A Hundred Years After the Armistice . . . .

A Hundred Years After the Armistice . . . .

Postby Oscar » Sat Nov 10, 2018 8:37 am

A Hundred Years After the Armistice

[ https://www.newyorker.com/magazine/2018 ... ab9_ePlu9c ]

If you think the First World War began senselessly, consider how it ended.

By Adam Hochschild November 5, 2018 Issue

(PHOTO: A hundred years after the Armistice, we have yet to reckon with its true legacy. Photograph from AKG Images )

EXCERPT:

Traditionally, the Treaty of Versailles, signed in June of 1919, has been blamed for the war’s disastrous aftereffects. Schoolbooks tell us that Germany was humiliated: forced to give up territory, pay huge reparations, and admit guilt for starting the war. Hitler did indeed thunder a great deal about Versailles. But, two years after the treaty was signed, the amount of reparations was significantly but quietly reduced. The territory that Germany lost contained only about ten per cent of its people, many of whom were not ethnic Germans. Despite its flaws, the treaty was far less harsh than many imposed on other nations that had been defeated in war. The problem was something else: when the war came to an end, at the eleventh hour of the eleventh day of the eleventh month of 1918, few Germans considered themselves defeated. The resentment that led to a new cataclysm two decades later was really forged by the Armistice.
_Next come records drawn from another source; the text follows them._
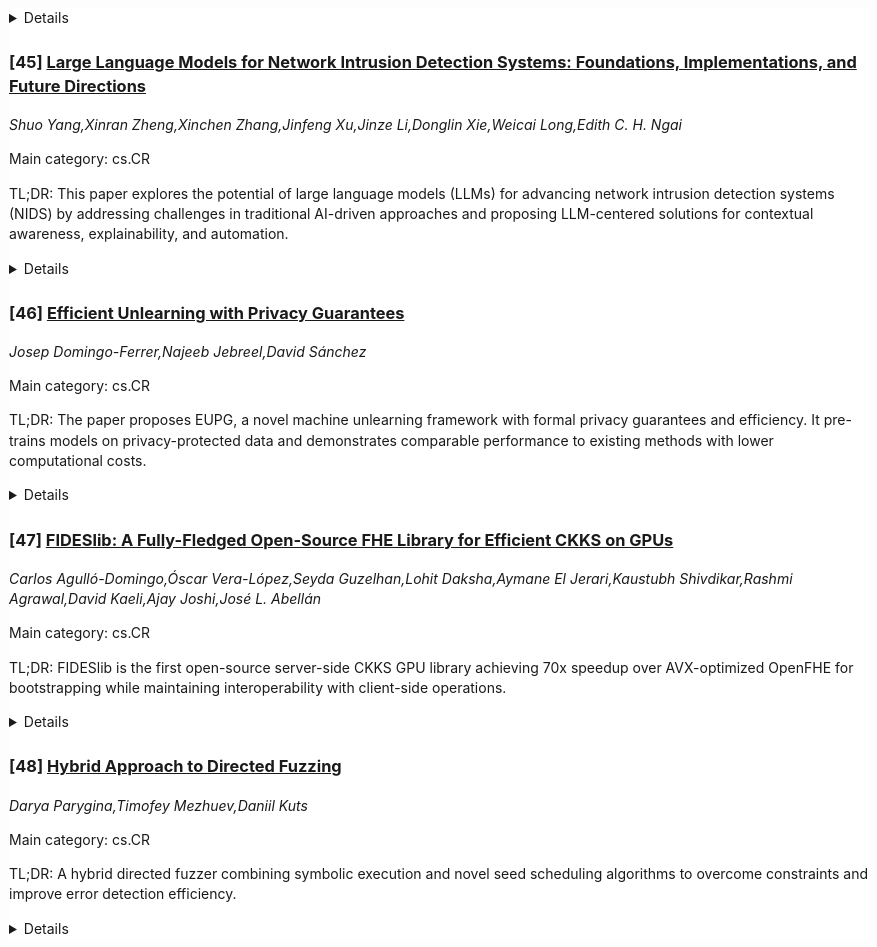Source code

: 
<details><summary>Details</summary></details>


### [45] [Large Language Models for Network Intrusion Detection Systems: Foundations, Implementations, and Future Directions](https://arxiv.org/abs/2507.04752)
*Shuo Yang,Xinran Zheng,Xinchen Zhang,Jinfeng Xu,Jinze Li,Donglin Xie,Weicai Long,Edith C. H. Ngai*

Main category: cs.CR

TL;DR: This paper explores the potential of large language models (LLMs) for advancing network intrusion detection systems (NIDS) by addressing challenges in traditional AI-driven approaches and proposing LLM-centered solutions for contextual awareness, explainability, and automation.


<details><summary>Details</summary></details>


### [46] [Efficient Unlearning with Privacy Guarantees](https://arxiv.org/abs/2507.04771)
*Josep Domingo-Ferrer,Najeeb Jebreel,David Sánchez*

Main category: cs.CR

TL;DR: The paper proposes EUPG, a novel machine unlearning framework with formal privacy guarantees and efficiency. It pre-trains models on privacy-protected data and demonstrates comparable performance to existing methods with lower computational costs.


<details><summary>Details</summary></details>


### [47] [FIDESlib: A Fully-Fledged Open-Source FHE Library for Efficient CKKS on GPUs](https://arxiv.org/abs/2507.04775)
*Carlos Agulló-Domingo,Óscar Vera-López,Seyda Guzelhan,Lohit Daksha,Aymane El Jerari,Kaustubh Shivdikar,Rashmi Agrawal,David Kaeli,Ajay Joshi,José L. Abellán*

Main category: cs.CR

TL;DR: FIDESlib is the first open-source server-side CKKS GPU library achieving 70x speedup over AVX-optimized OpenFHE for bootstrapping while maintaining interoperability with client-side operations.


<details><summary>Details</summary></details>


### [48] [Hybrid Approach to Directed Fuzzing](https://arxiv.org/abs/2507.04855)
*Darya Parygina,Timofey Mezhuev,Daniil Kuts*

Main category: cs.CR

TL;DR: A hybrid directed fuzzer combining symbolic execution and novel seed scheduling algorithms to overcome constraints and improve error detection efficiency.


<details><summary>Details</summary></details>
To begin with, the Armistice was not an armistice; the Allies, in effect, demanded—and received—a surrender. Yet German civilians had no idea their vaunted military was starting to crumble. Their ignorance was a fateful result of unrelenting propaganda. This was the first war in which both sides invested huge resources in whipping up patriotic fervor with posters, films, pamphlets, postcards, plays, children’s books, and more. The German military controlled press censorship, keeping all word of mass desertions, for instance, out of the papers. As the tide turned against Germany, in the second half of 1918, the country’s propaganda for home consumption fully parted ways with reality, remaining relentlessly triumphal to the last. The apparent German retreat? A mere temporary setback. Even a few weeks before the Armistice, the country’s newspapers were still running stories about an imminent final victory.